In the war room, brain radiating, he gets snippets from other years;static, snap-chatter from the past.

Dean, stirring something spicy on a camp stove: “That'll put a wave in your hair, or hair on your... whatever, just eat it.”

“Two angels walk into a bar. Bartender says..." Clink of bottles. Angelic laughter.

"Living in a hell-hole," Dean sings, well off-key, pounds the dash.

(It’s not funny if it's true. _Or if at any point it was true.)_

“What if I don’t want to be washed in the blood of the freaking lamb?” A little church, somewhere, definitely deconsecrated.

The roar of the engine, dusk: “Nothing but monsters from here to the Canadian border, it’s dark, and we’re wearing...”  Laughter, theirs.

His father’s voice, front seat of the car: “Keep that window up now; don’t you listen?”

Leaving Stanford, clean gold buildings and the bay, thinking, bitter and dumbstruck with grief, heart's a clean-swept hearth now, no-one close, no chance of hurting anyone, or less of one, anyway.

Desert blooms he saw once, on a long, infatuated road trip to Joshua. (Some of the most beautiful things ever there; the desert-clear Milky Way, cacti, roadrunners scratching in the sage.)

Sage burning.

A hundred and ten in the shade.

*****

"You," Dean says,"are on freaking fire." No way of telling, with them, if that's fever or hell, if it's then or now.

"Just hang on a minute." An emphatic  _fuck_. Hair lifted out of the way.

The bunker. Oh.

“Is this home?”

"Yeah, yeah; we’re home. You gotta quit this Human Torch crap, man. Don't think I'm gonna let you burn yourself up. Out. Whatever. Just quit it already."

Something cold, somewhere on his face. His skull is a topo map, mountains, rivers, monsters moving along in the valleys. _Covered wagons of the damned_ , he tries to say.

"Shut it now, alright?" Gentle.

Dean reads to him, quest tales, Camelot at Pentecost, flags whipping clean in the breeze, Tintagel, sea air, the pure-hearted at the castle gates. 

That was then.

*****

Demon blood is acidic, addictive, corrosive.

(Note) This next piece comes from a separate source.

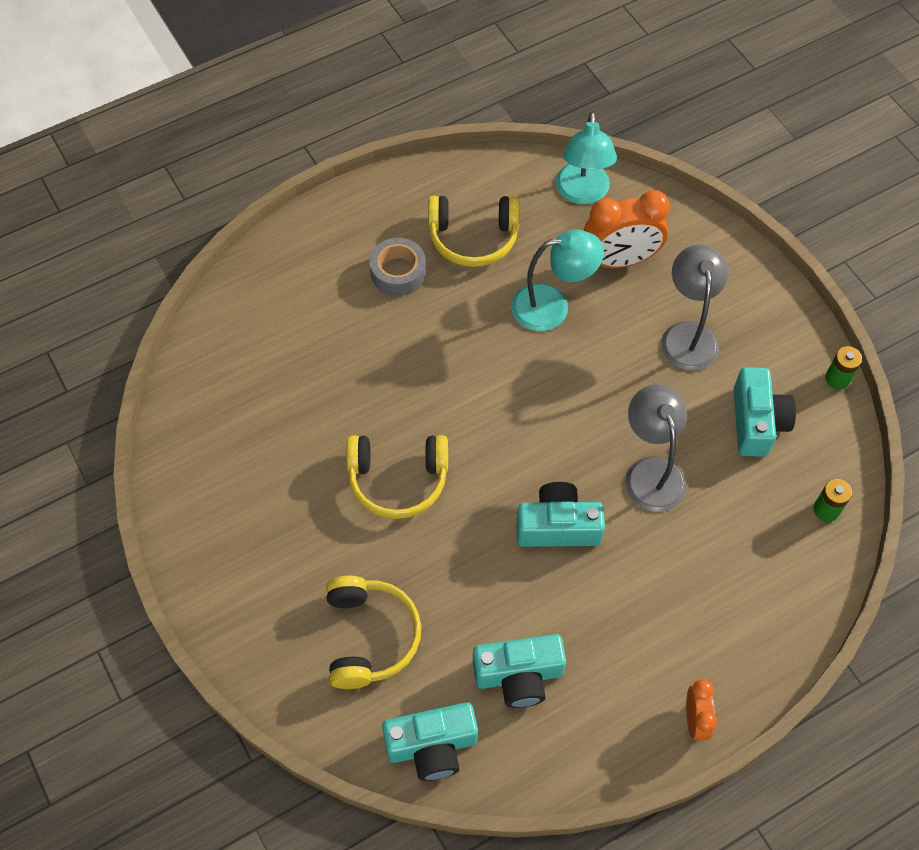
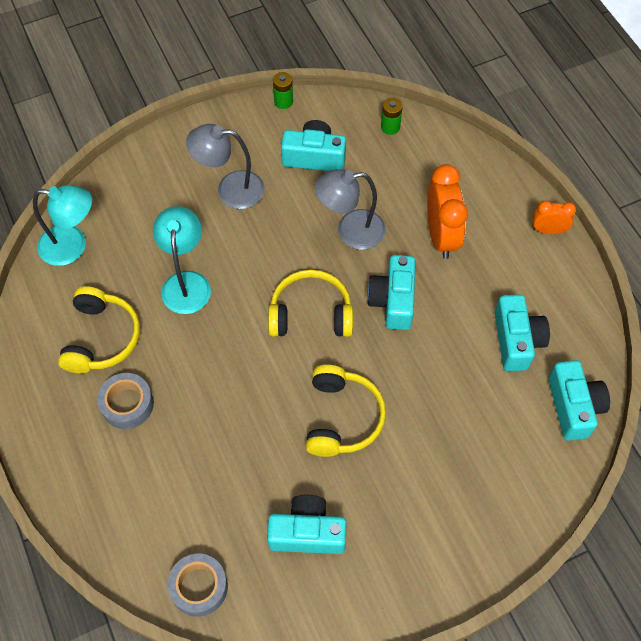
camera: 85 degrees left, 0 degrees up
yellow headphones [326,576,421,689] -> yellow headphones moved to [268,270,353,337]
orange clock [584,190,670,268] -> orange clock moved to [427,164,468,259]
none -> grey tape [168,554,228,617]
none -> turquoise camera [267,495,347,554]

He dreams himself a mantra:  _fixity, volatility, inflammability_ , the alchemical holy trinity.

Not a cure.

*****

In purgatory, the wind smells like blood, trepidation, corpse-ash, burnt bones. He was running, that’s what you do there, run, try not to crack the wrong twig, not hearing a single birdcall before the portal sucks you down into what man has wrought for himself: a dungeon. And the air in hell burns all the alveoli, leaves him hacking, or would, if he didn’t tread so carefully, hold himself enough apart, think about the mundane, cabs that pick you up and take you to the airport, not ones that roll until another world opens, one you don’t even want to go to. Whisper that he isn’t who anyone thinks he is, (just a guest here, just passing through);he isn’t even who _he_ thinks he is, until he sees Bobby’s face and falls into his body with sick jolt.

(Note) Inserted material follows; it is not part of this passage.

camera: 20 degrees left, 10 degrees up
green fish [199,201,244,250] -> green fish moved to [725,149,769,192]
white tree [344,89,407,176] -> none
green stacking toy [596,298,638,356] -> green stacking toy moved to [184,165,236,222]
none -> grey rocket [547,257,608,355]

That’s how love feels, when you’re in hell.

Or that’s how it always feels, always does.

“Sammy?” Dean says. His hand’s heavy, mineral-cold, features a constellation.

“Yeah,” he says, twists in the bed, points up at the bunker-ceiling sky, “look there.”

Once they leaned on the hood of the car and looked at stars, one time in particular, outside of Brownsville; Texas-tequiled and listening to the engine tick cool, killing done.

Corvus in the southern sky, visible to Mexico. He pointed, told Dean: _Crow used to be white, until Apollo got pissed off and scorched him, dip-dyed him in soot, took away his voice, stuck him in the sky on the back of a snake. Good story._

"Yeah,” Dean said, bordertown sleepy, the most content he ever gets, “aren’t they all.”

“Hey,” Dean says, palms his face, “we're home, in Kansas. Where in the hell are you?”

*****

Thing is, suffering is an offense, no matter who’s doing it.

“My eyeballs are on fire,” he says.

“Copy that,” Dean says, rough, worried, and Sam remembers, the clutch that pulled him from the granite-scented Maine woods, carried him home. His blanket sparks a little, looks like, at the edges, sends up a gasp of pale smoke.

“Give me a hunter’s funeral,” he says, though that’s not what he wants, sees flashes, a circle of salt, holy fire,whole families falling from the sky, flocks of crows, pines like ones in purgatory, not of this earth.

“Aw man,” Dean says, “don’t talk like that.” Feels his pulse. “I’m not shutting the door on you, ever. You hear me? We’re gonna shut the door on _them,_ all the evil bitches and their sons and their sisters and their grandmothers.For good.”

“You know how," Sam says, earnest now, clutching a sleeve, “and where.”

Don’t forget the stories, the real ones, ours, not myth or gospel or lore but flawed human truth. That belongs in the library too.

Don’t forget the ritual, when it's all done.

S _alt, bones, earth, tears, fire; ashes to ashes to ashes to dust._

*****

At Thunderstorm Junction, there were actual storm clouds. They stood at the crossroads and let the summer wind take their frayed jackets. Just a crossroads, for once, clean and plain and pure, with green corn on all sides and the sky vaulting up and away.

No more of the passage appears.